- Location in Washington County and the state of Vermont
- Coordinates: 44°24′20″N 72°18′44″W﻿ / ﻿44.40556°N 72.31222°W
- Country: United States
- State: Vermont
- County: Washington
- Town: Cabot

Area
- • Total: 1.1 sq mi (2.9 km^{2})
- • Land: 1.1 sq mi (2.9 km^{2})
- • Water: 0 sq mi (0.0 km^{2})
- Elevation: 1,073 ft (327 m)

Population (2020)
- • Total: 235
- • Density: 210/sq mi (81/km^{2})
- Time zone: UTC-5 (Eastern (EST))
- • Summer (DST): UTC-4 (EDT)
- ZIP code: 05647
- Area code: 802
- FIPS code: 50-11050
- GNIS feature ID: 2729388

= Cabot (CDP), Vermont =

Cabot is an unincorporated village and census-designated place (CDP) in the town of Cabot in Washington County, Vermont, United States. The population was 235 at the 2020 census. Cabot Village contains a general store, hardware store, gas station, post office, public school (Pre-K through 12), restaurant, a fraternal hall, and a church. Formerly an incorporated village, Cabot disincorporated at the end of 2010 and reverted to the town of Cabot.

==Geography==
According to the United States Census Bureau, the village has a total area of 1.1 square miles (2.9 km^{2}), all land.

==Demographics==
As of the census of 2000, there were 239 people, 91 households, and 65 families residing in the village. The population density was 212.2 people per square mile (81.7/km^{2}). There were 95 housing units at an average density of 84.4/sq mi (32.5/km^{2}). The racial makeup of the village was 92.47% White, 0.42% Black or African American, 0.84% from other races, and 6.28% from two or more races. Hispanic or Latino of any race were 0.42% of the population.

There were 91 households, out of which 40.7% had children under the age of 18 living with them, 52.7% were married couples living together, 16.5% had a female householder with no husband present, and 27.5% were non-families. 25.3% of all households were made up of individuals, and 5.5% had someone living alone who was 65 years of age or older. The average household size was 2.63 and the average family size was 3.05.

In the village, the population was spread out, with 32.2% under the age of 18, 6.7% from 18 to 24, 30.1% from 25 to 44, 20.5% from 45 to 64, and 10.5% who were 65 years of age or older. The median age was 35 years. For every 100 females, there were 94.3 males. For every 100 females age 18 and over, there were 90.6 males.

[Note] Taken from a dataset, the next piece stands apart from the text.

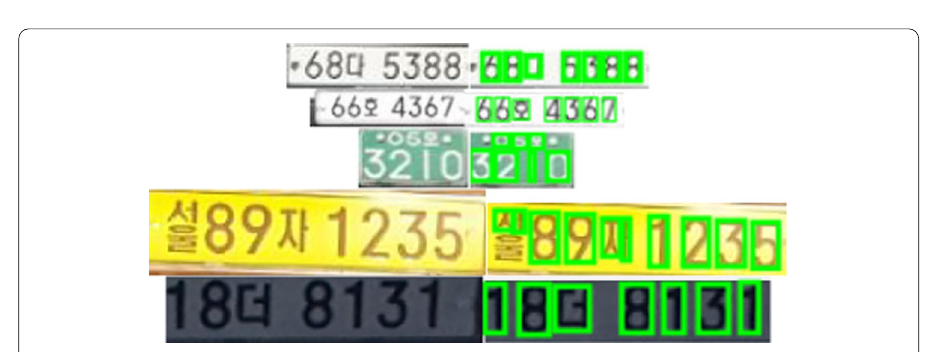
Fig. 7 Character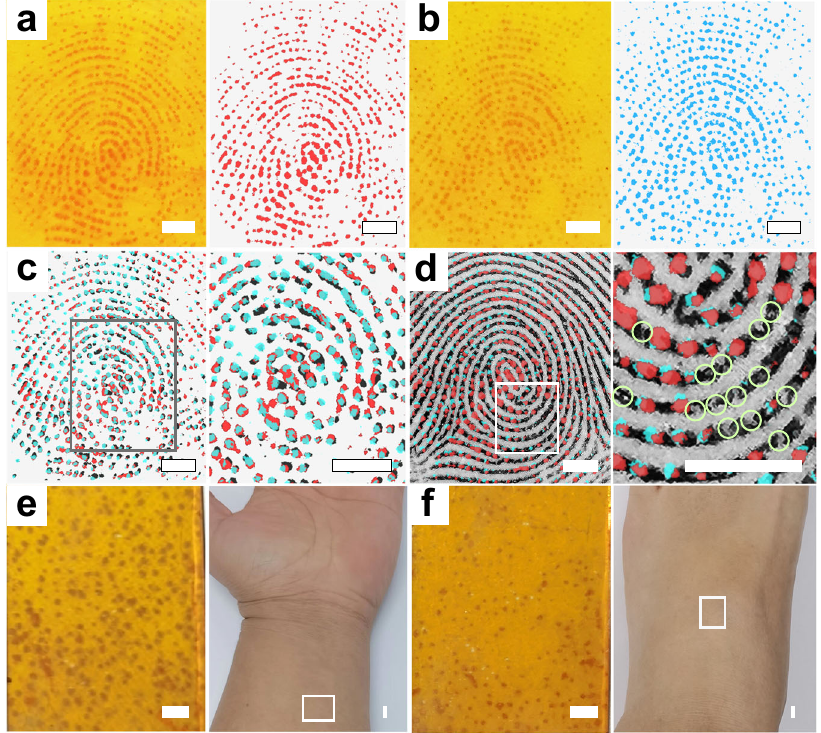
Fig. 5 | Sweat pore images collected by COF TPDA-TFPy fi lms. a , b Picture of 2 independentsweatporedistributionimagesand extractedsweatporedistribution images on 2 individual COF TPDA-TFPy fi lms from the same donor (Taken with a smartphone) c Superimposed images of 3 sweat pore images. d Superimposed imageofsweatporedistributionimagesonagraphite fi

The median income for a household in the village was $45,417, and the median income for a family was $54,583. Males had a median income of $35,625 versus $25,625 for females. The per capita income for the village was $18,411. About 1.6% of families and 4.9% of the population were below the poverty line, including 7.3% of those under the age of eighteen and none of those 65 or over.

==Industry==
Cabot is well known as the home of Cabot Creamery, a farmer's cooperative which makes dairy products, most notably its premium cheddar cheese.